Building Custom Blocks

ModularPipelineBlocks are the fundamental building blocks of a [ModularPipeline]. You can create custom blocks by defining their inputs, outputs, and computation logic. This guide demonstrates how to create and use a custom block.

[!TIP] Explore the Modular Diffusers Custom Blocks collection for official custom blocks.

Project Structure

Your custom block project should use the following structure:

shell

.
├── block.py
└── modular_config.json

block.py contains the custom block implementation
modular_config.json contains the metadata needed to load the block

Quick Start with Template

The fastest way to create a custom block is to start from our template. The template provides a pre-configured project structure with block.py and modular_config.json files, plus commented examples showing how to define components, inputs, outputs, and the __call__ method—so you can focus on your custom logic instead of boilerplate setup.

Download the template

python

from diffusers import ModularPipelineBlocks

model_id = "diffusers/custom-block-template"
local_dir = model_id.split("/")[-1]

blocks = ModularPipelineBlocks.from_pretrained(
    model_id, 
    trust_remote_code=True, 
    local_dir=local_dir
)

This saves the template files to custom-block-template/ locally or you could use local_dir to save to a specific location.

Edit locally

Open block.py and implement your custom block. The template includes commented examples showing how to define each property. See the Florence-2 example below for a complete implementation.

Test your block

python

from diffusers import ModularPipelineBlocks

blocks = ModularPipelineBlocks.from_pretrained(local_dir, trust_remote_code=True)
pipeline = blocks.init_pipeline()
output = pipeline(...)  # your inputs here

Upload to the Hub

python

pipeline.save_pretrained(local_dir, repo_id="your-username/your-block-name", push_to_hub=True)

Example: Florence-2 Image Annotator

This example creates a custom block with Florence-2 to process an input image and generate a mask for inpainting.

Define components

Define the components the block needs, Florence2ForConditionalGeneration and its processor.
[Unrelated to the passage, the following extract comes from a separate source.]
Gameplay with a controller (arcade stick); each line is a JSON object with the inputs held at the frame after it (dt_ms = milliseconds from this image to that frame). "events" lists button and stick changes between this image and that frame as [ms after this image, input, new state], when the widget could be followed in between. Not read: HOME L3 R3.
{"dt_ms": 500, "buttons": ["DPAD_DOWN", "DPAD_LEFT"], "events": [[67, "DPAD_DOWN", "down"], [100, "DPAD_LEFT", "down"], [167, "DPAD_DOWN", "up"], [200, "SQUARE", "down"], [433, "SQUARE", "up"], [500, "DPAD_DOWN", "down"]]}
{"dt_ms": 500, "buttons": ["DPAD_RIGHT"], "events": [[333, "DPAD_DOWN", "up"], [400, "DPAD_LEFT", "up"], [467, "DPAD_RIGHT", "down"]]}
When defining components, specify the name (how you'll access it in code), type_hint (the model class), and pretrained_model_name_or_path (where to load weights from).

python

# Inside block.py
from diffusers.modular_pipelines import ModularPipelineBlocks, ComponentSpec
from transformers import AutoProcessor, Florence2ForConditionalGeneration


class Florence2ImageAnnotatorBlock(ModularPipelineBlocks):

    @property
    def expected_components(self):
        return [
            ComponentSpec(
                name="image_annotator",
                type_hint=Florence2ForConditionalGeneration,
                pretrained_model_name_or_path="florence-community/Florence-2-base-ft",
            ),
            ComponentSpec(
                name="image_annotator_processor",
                type_hint=AutoProcessor,
                pretrained_model_name_or_path="florence-community/Florence-2-base-ft",
            ),
        ]

Define inputs and outputs

Inputs include the image, annotation task, and prompt. Outputs include the generated mask and annotations.

python

from typing import List, Union
from PIL import Image
from diffusers.modular_pipelines import InputParam, OutputParam


class Florence2ImageAnnotatorBlock(ModularPipelineBlocks):

    # ... expected_components from above ...

    @property
    def inputs(self) -> List[InputParam]:
        return [
            InputParam(
                "image",
                type_hint=Union[Image.Image, List[Image.Image]],
                required=True,
                description="Image(s) to annotate",
            ),
            InputParam(
                "annotation_task",
                type_hint=str,
                default="<REFERRING_EXPRESSION_SEGMENTATION>",
                description="Annotation task to perform (e.g., <OD>, <CAPTION>, <REFERRING_EXPRESSION_SEGMENTATION>)",
            ),
            InputParam(
                "annotation_prompt",
                type_hint=str,
                required=True,
                description="Prompt to provide context for the annotation task",
            ),
            InputParam(
                "annotation_output_type",
                type_hint=str,
                default="mask_image",
                description="Output type: 'mask_image', 'mask_overlay', or 'bounding_box'",
            ),
        ]

    @property
    def intermediate_outputs(self) -> List[OutputParam]:
        return [
            OutputParam(
                "mask_image",
                type_hint=Image.Image,
                description="Inpainting mask for the input image",
            ),
            OutputParam(
                "annotations",
                type_hint=dict,
                description="Raw annotation predictions",
            ),
            OutputParam(
                "image",
                type_hint=Image.Image,
                description="Annotated image",
            ),
        ]

Implement the `call` method

The __call__ method contains the block's logic. Access inputs via block_state, run your computation, and set outputs back to block_state.

python

import torch
from diffusers.modular_pipelines import PipelineState


class Florence2ImageAnnotatorBlock(ModularPipelineBlocks):

    # ... expected_components, inputs, intermediate_outputs from above ...

    @torch.no_grad()
    def __call__(self, components, state: PipelineState) -> PipelineState:
        block_state = self.get_block_state(state)
        
        images, annotation_task_prompt = self.prepare_inputs(
            block_state.image, block_state.annotation_prompt
        )
        task = block_state.annotation_task
        fill = block_state.fill
        
        annotations = self.get_annotations(
            components, images, annotation_task_prompt, task
        )
        block_state.annotations = annotations
        if block_state.annotation_output_type == "mask_image":
            block_state.mask_image = self.prepare_mask(images, annotations)
        else:
            block_state.mask_image = None

        if block_state.annotation_output_type == "mask_overlay":
            block_state.image = self.prepare_mask(images, annotations, overlay=True, fill=fill)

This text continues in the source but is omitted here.